* DATA BELOW *
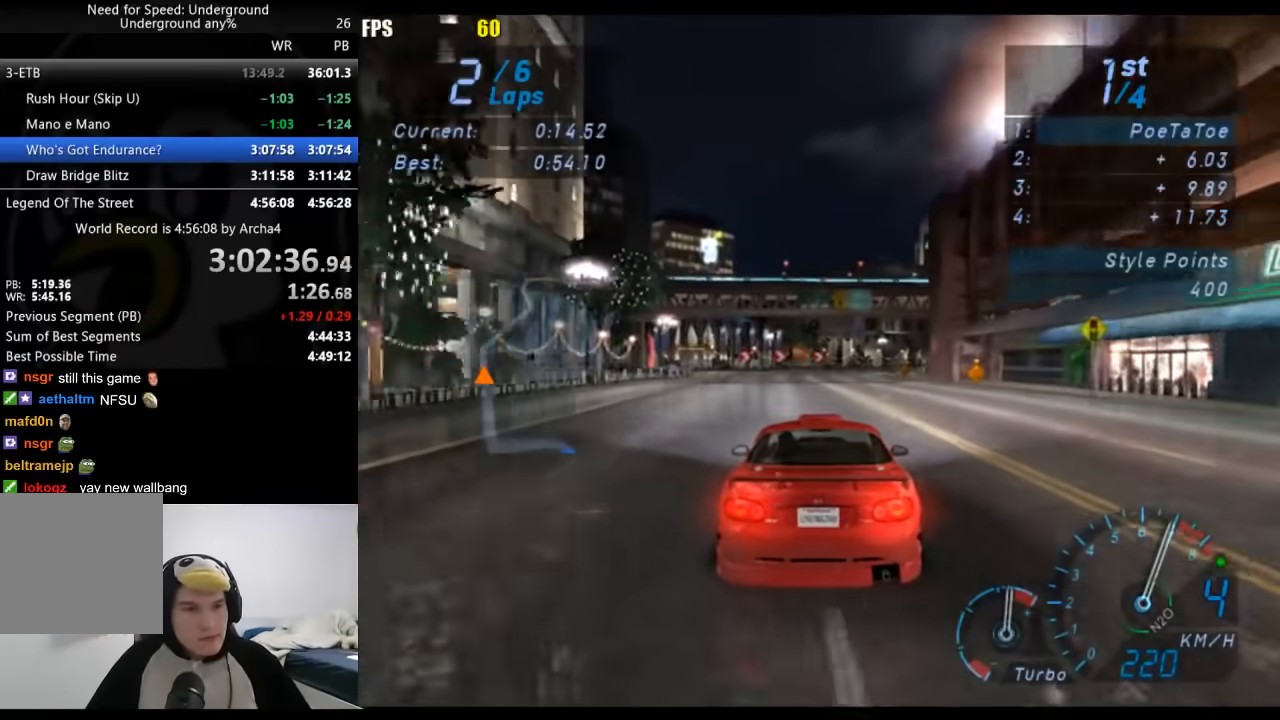
{"buttons": [], "left_stick": "right", "right_stick": "center", "events": [[400, "left_stick", "right"]]}
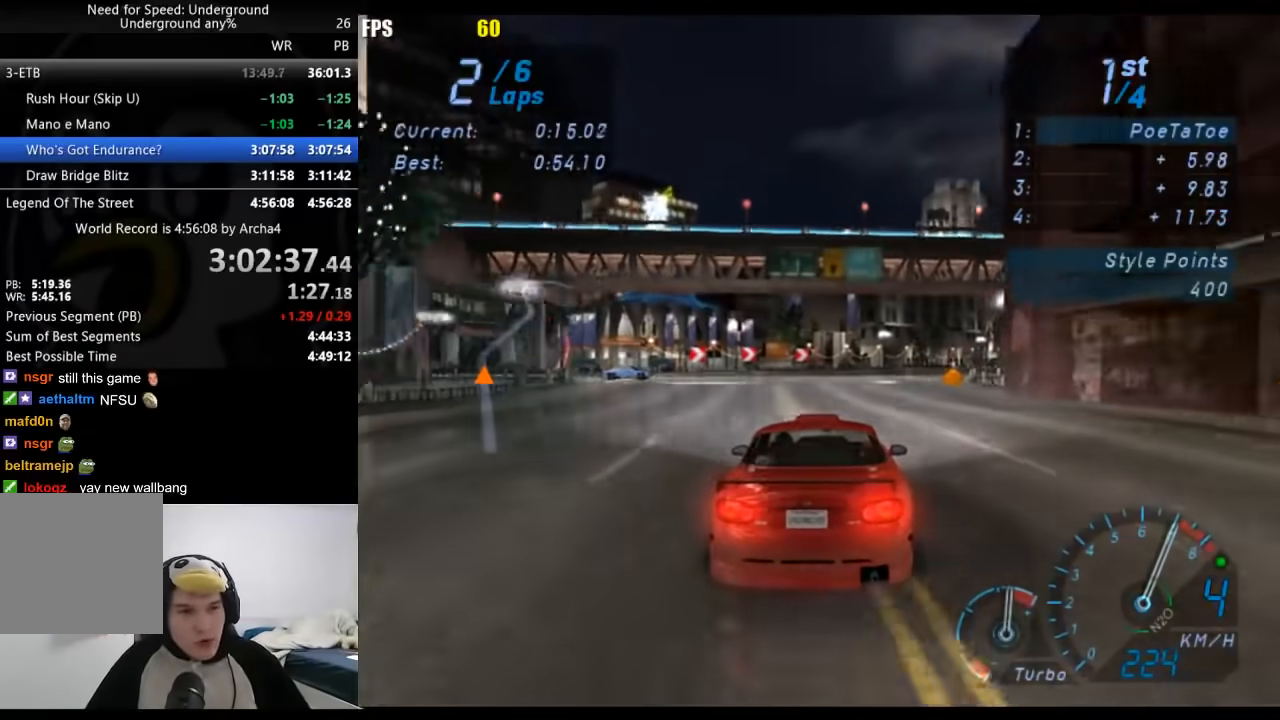
{"buttons": [], "left_stick": "center", "right_stick": "center", "events": [[33, "left_stick", "center"], [200, "left_stick", "right"], [317, "left_stick", "center"]]}
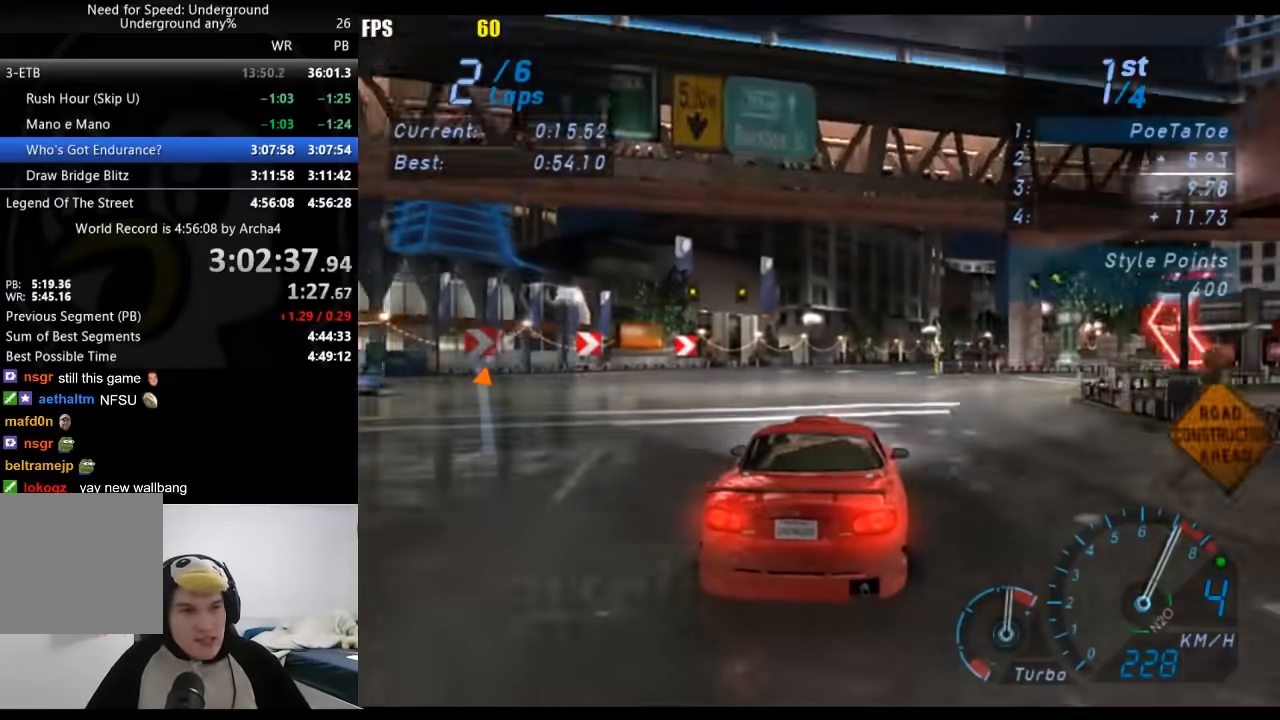
{"buttons": [], "left_stick": "center", "right_stick": "center", "events": [[33, "B", "down"], [33, "left_stick", "right"], [167, "B", "up"], [167, "left_stick", "center"], [317, "left_stick", "right"], [450, "left_stick", "center"]]}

* WHAT THE EXERCISE ASKS *
Nothing but the pictures should be left out when the listing above is transcribed.

* RESPONSE BOX *
{"buttons": [], "left_stick": "right", "right_stick": "center", "events": [[400, "left_stick", "right"]]}
{"buttons": [], "left_stick": "center", "right_stick": "center", "events": [[33, "left_stick", "center"], [200, "left_stick", "right"], [317, "left_stick", "center"]]}
{"buttons": [], "left_stick": "center", "right_stick": "center", "events": [[33, "B", "down"], [33, "left_stick", "right"], [167, "B", "up"], [167, "left_stick", "center"], [317, "left_stick", "right"], [450, "left_stick", "center"]]}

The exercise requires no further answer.